This year’s Call for Code hackathon will focus on climate change and rally developers to come up with innovative solutions to one of humanity’s biggest challenges.
Call for Code was created by David Clark Cause in partnership with IBM. Other major partners include the UN Human Rights Office and the Linux Foundation.
“Technology is the catalyst for scaling solutions to global problems – from climate change to humanitarian issues, and even the global pandemic,” said Ruth Davis, Director of Call for Code at IBM.
“IBM along with Call for Code and these ecosystem partners are dedicated to taking on the complex challenge of sustainability and encourage problem-solvers around the world to take part.”

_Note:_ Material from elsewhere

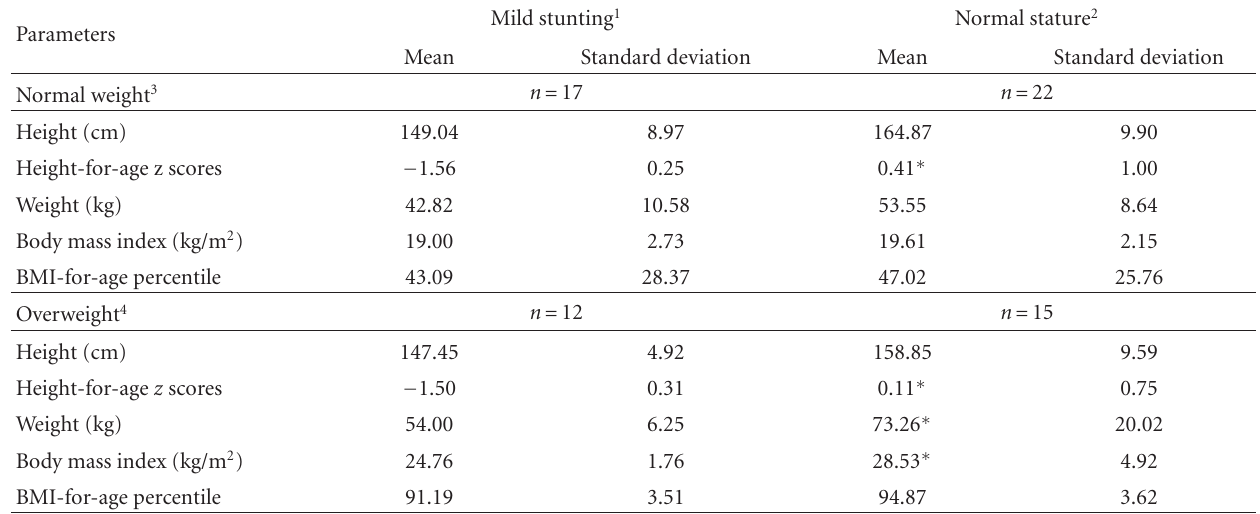
Table 2: Anthropometric characteristics of the study population.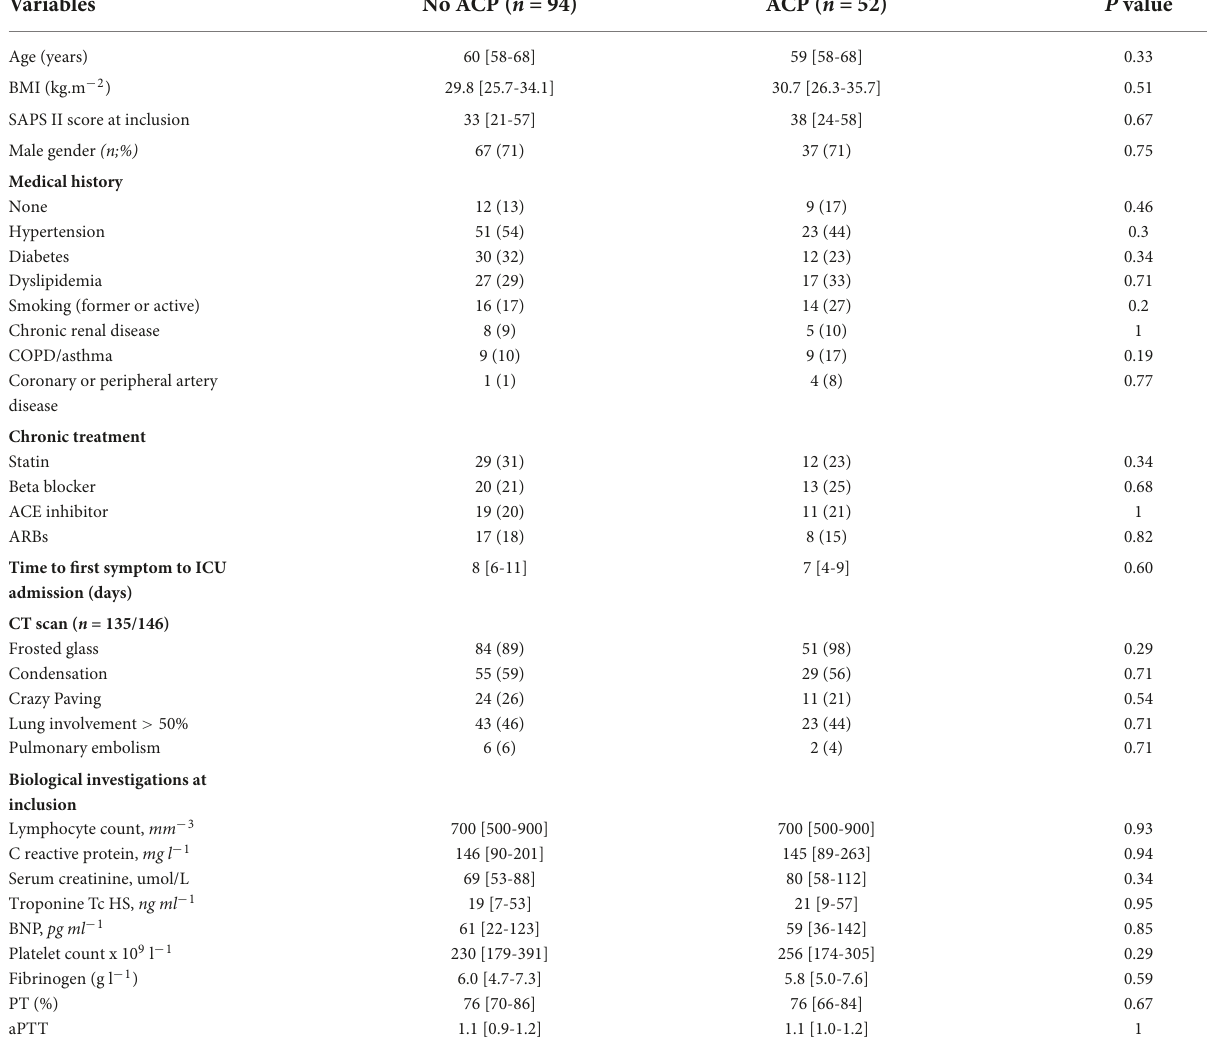
TABLE 1 Demographics and clinical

Additional organisations supporting this year’s event include Arrow Electronics, Clinton Foundation and Clinton Global Initiative University, Clemson University, Esri, EY, Ingram Micro, Intuit, Morgan Stanley, New Relic, Persistent Systems, Teach For All, UN Office for Disaster Risk Reduction, and many others.
The hackathon is now in its fifth year and has created a community of more than half a million developers, students, and problem-solvers across 180 nations.
Participants can use some of the world’s most powerful tools to solve some of its biggest problems including Red Hat OpenShift, IBM Cloud, IBM Watson, IBM LinuxOne Community Cloud from IBM zSystems and IBM Blockchain, as well as APIs from IBM’s The Weather Company.
This year’s event has been selected as the innovation platform for the ‘Right Here, Right Now Global Climate Alliance’—designed to be one of the largest public-private climate partnerships in the world. The alliance is keen to frame climate change as much as a human rights crisis as an environmental catastrophe.
“From rising sea levels, extreme weather events, wildfires, and droughts, to food insecurity, health impacts, mass migrations, and increasing global conflict, there is no denying that climate change is a humanitarian crisis,” said Bill Stark, Chief Impact Officer of the Right Here, Right Now Global Climate Alliance.
“With its global reach and history of success over the years, we’re excited to work with Call for Code, as it has proven to be the gold standard when it comes to engaging developers around the world to innovate for social good.”
Any budding participant should begin thinking about what particular sustainability challenge they want to tackle. After building a team, they can register here and get to work on creating their solution to improve the Earth’s long-term prognosis.
The Grand Prize winner of this year’s event will receive $200,000 along with solution implementation support from IBM Ecosystem partners.
“As the Global Challenge opens today, we’re excited to utilise our expansive platform to help people in need by calling on developers worldwide to innovate software that can mitigate and reverse the effects of climate change through sustainable solutions,” said David Clark, CEO of David Clark Cause and Creator of Call for Code.
Call for Code kicks off today (26 April 2022) and the deadline for submissions is 31 October 2022.